The hearings were equally critical for the 235 opposition Democrats in the House of Representatives, more than a third of whom have called for Trump’s impeachment or the start of an impeachment inquiry. These critics allege that the president committed “high crimes and misdemeanors” – the standard for impeachment — by trying to halt Mueller’s 22-month probe.
They focused much of their questioning on at least five instances Mueller cited in his lengthy report in which Trump allegedly sought to inhibit the probe — obstruction allegations that could lead more Democrats to call for the president’s impeachment.
The Mueller report said the president directed then-White House counsel Donald McGahn to try to oust Mueller and then publicly lie that Trump had not told him to seek Mueller’s dismissal. Mueller alleged that Trump directed his one-time campaign manager Corey Lewandowski to try to get then-Attorney General Jeff Sessions to limit the Mueller investigation. The report also alleged that the president possibly engaged in witness tampering to discourage two key aides convicted by Mueller’s team, Trump personal attorney Michael Cohen and former campaign chairman Paul Manafort, from cooperating with investigators.
Mueller, a reluctant witness, has already said, “The report is my testimony,” so it is unclear how much new information might emerge from Wednesday’s hearings. The Justice Department on Monday sent Mueller a letter emphasizing that he “must remain within the boundaries” of the public version of his report and could not “discuss the conduct of uncharged third parties.”

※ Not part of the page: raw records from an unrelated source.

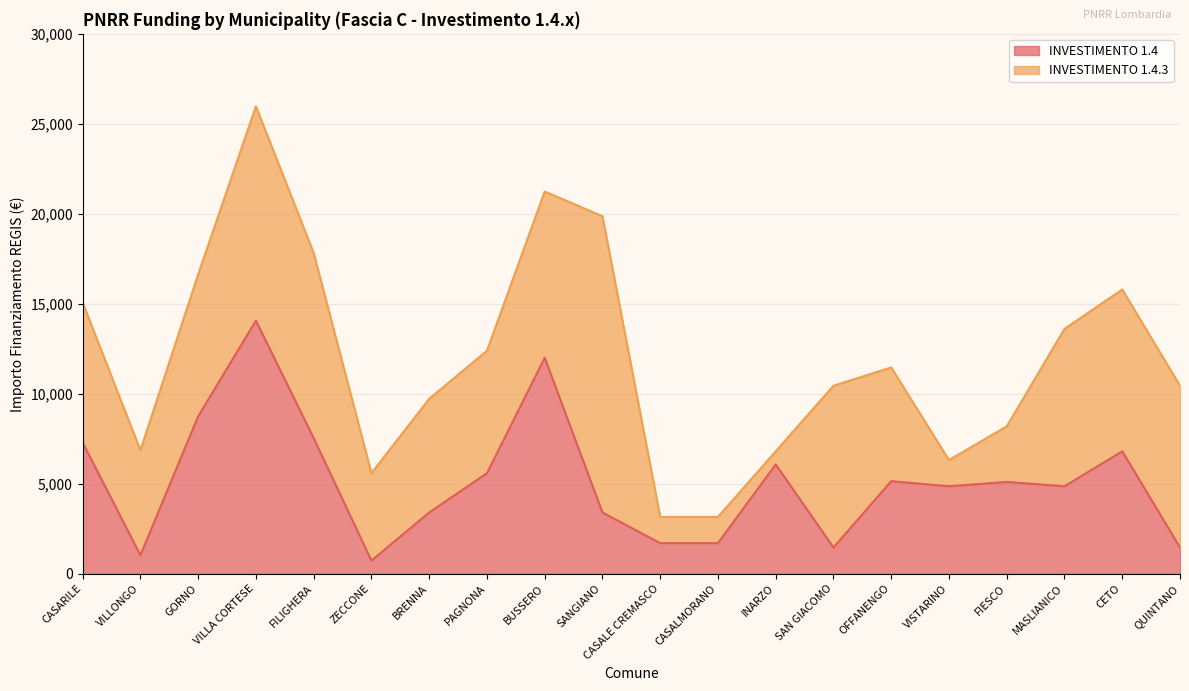

What position from the right is CASALMORANO?

9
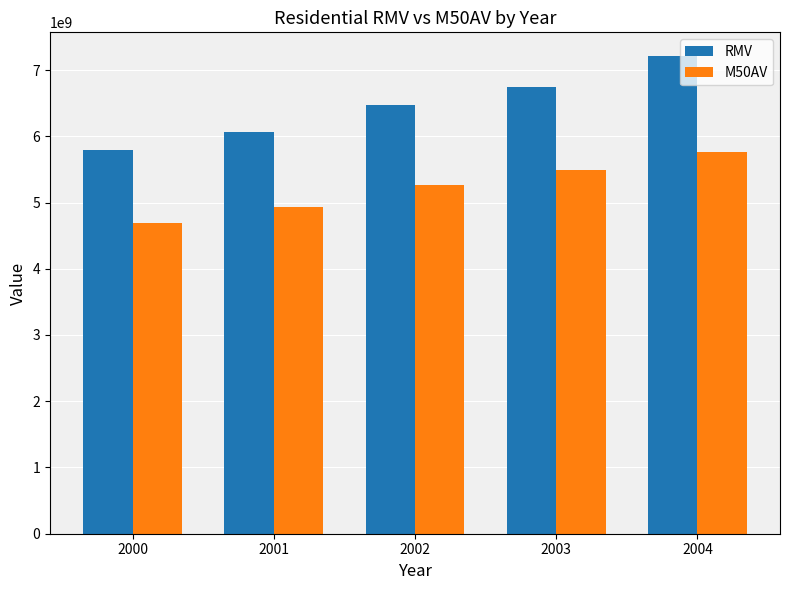

Which series has the largest range (max minus min)?

RMV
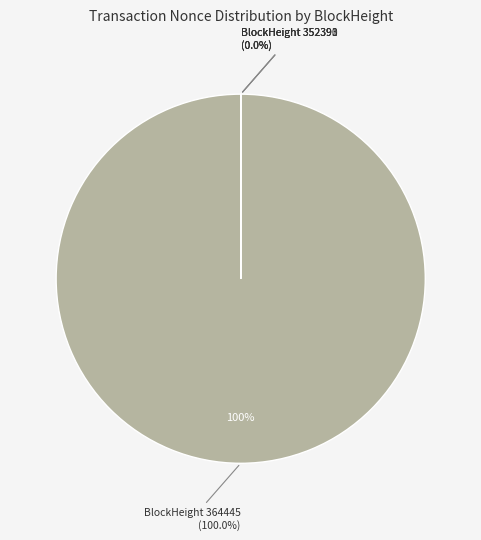

What is the smallest slice in the pie chart?

352393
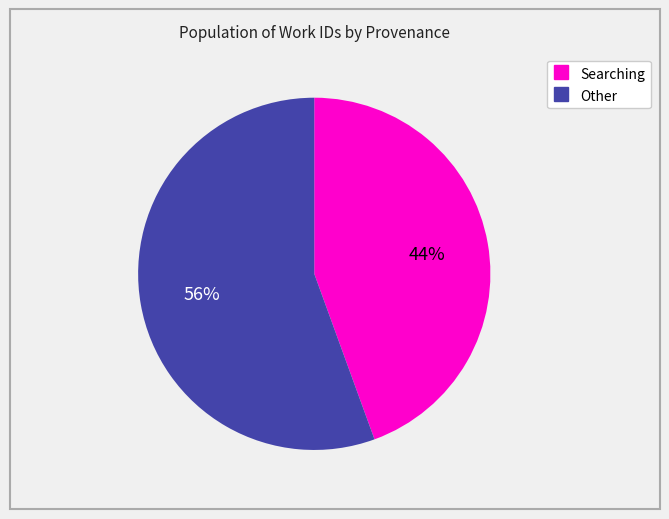

How many segments does this pie chart have?

2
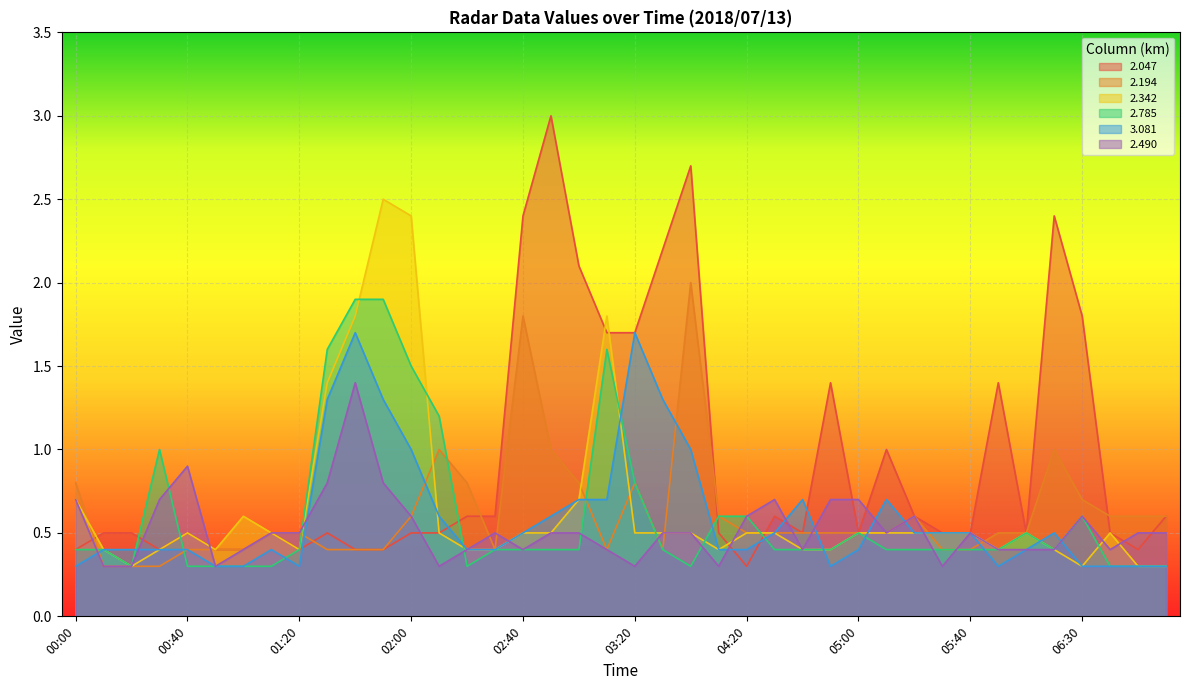

How many intersections are there between 2.194 and 2.342?

9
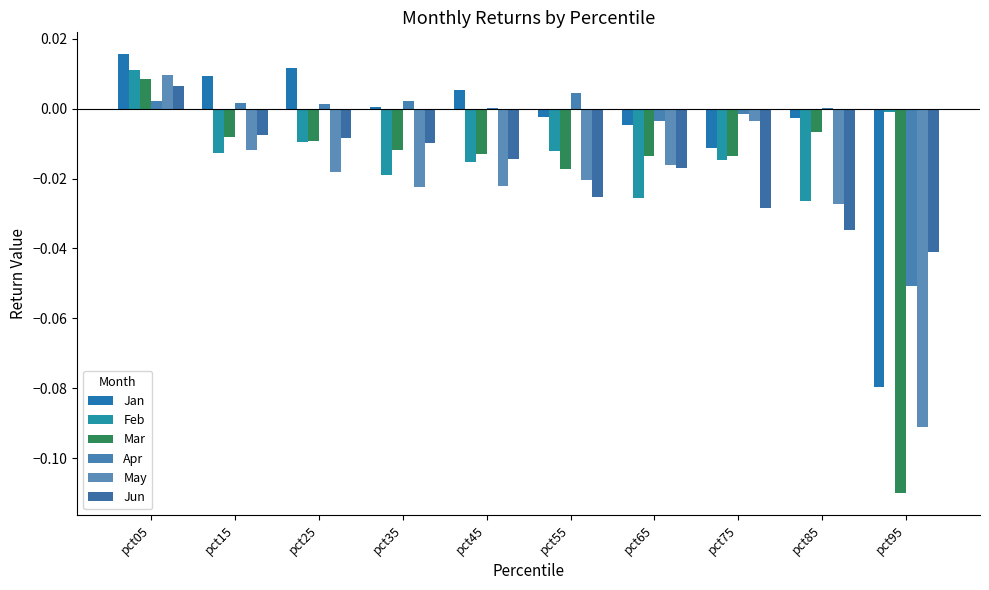

Is the value of Apr at pct45 greater than the value of Jun at pct65?

Yes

Still, lawmakers could ask Mueller why he did not subpoena Trump to give face-to-face testimony, even though Trump said several times he was willing to testify. Trump answered written questions about his campaign, but refused to answer questions about his alleged obstruction. Trump has claimed to have the “world’s greatest memory.” Yet of the the more than 65 written questions posed to him, Trump said more than 30 times that he had no recollection.
But Mueller appears unlikely to answer the biggest question of all, whether he would have charged Trump with obstruction of justice were it not for the long-standing Justice Department policy prohibiting filing criminal charges against a sitting president.
Even with vocal Democratic opposition to Trump, there appears to be no chance the Republican-controlled Senate would vote to convict Trump and remove him from office even if the House were to impeach him. National polls show Americans are opposed to impeaching Trump, either because they do not believe the allegations against him are serious enough to force his removal or prefer to cast an up-or-down vote on his presidency in the November 2020 election.
Meanwhile, Republican supporters of Trump are equally determined to demonstrate that the Mueller testimony is old news after release of his report two months ago. They contend that the probe should never have been started, that it was based on false assumptions and biased by zealous investigators who supported Trump’s 2016 Democratic opponent, former Secretary of State Hillary Clinton.
Trump has often claimed that Mueller’s investigative team was composed of “angry Democrats” out to get him and cites the fact that an FBI agent and a lawyer on Mueller’s team who were involved in a romantic relationship often traded anti-Trump text messages. The two said their personal statements did not influence their professional conduct.
The lawyer had previously left the Mueller team. Mueller told the lawmakers that when he learned two years ago of agent Peter Strozk’s anti-Trump texts he “acted swiftly” to have him reassigned within the Justice Department.
For months, and again this week, Trump has claimed more than 250 times the Mueller investigation was a “witch hunt.” Trump has often voiced his over-simplified version of Mueller’s conclusion, saying the prosecutor found “No collusion, no obstruction,” and contending that he has been exonerated by Mueller’s report.
But Mueller’s key findings were more nuanced or murkier than that, leaving lawmakers on the House Intelligence and Judiciary committees with dozens of questions for him.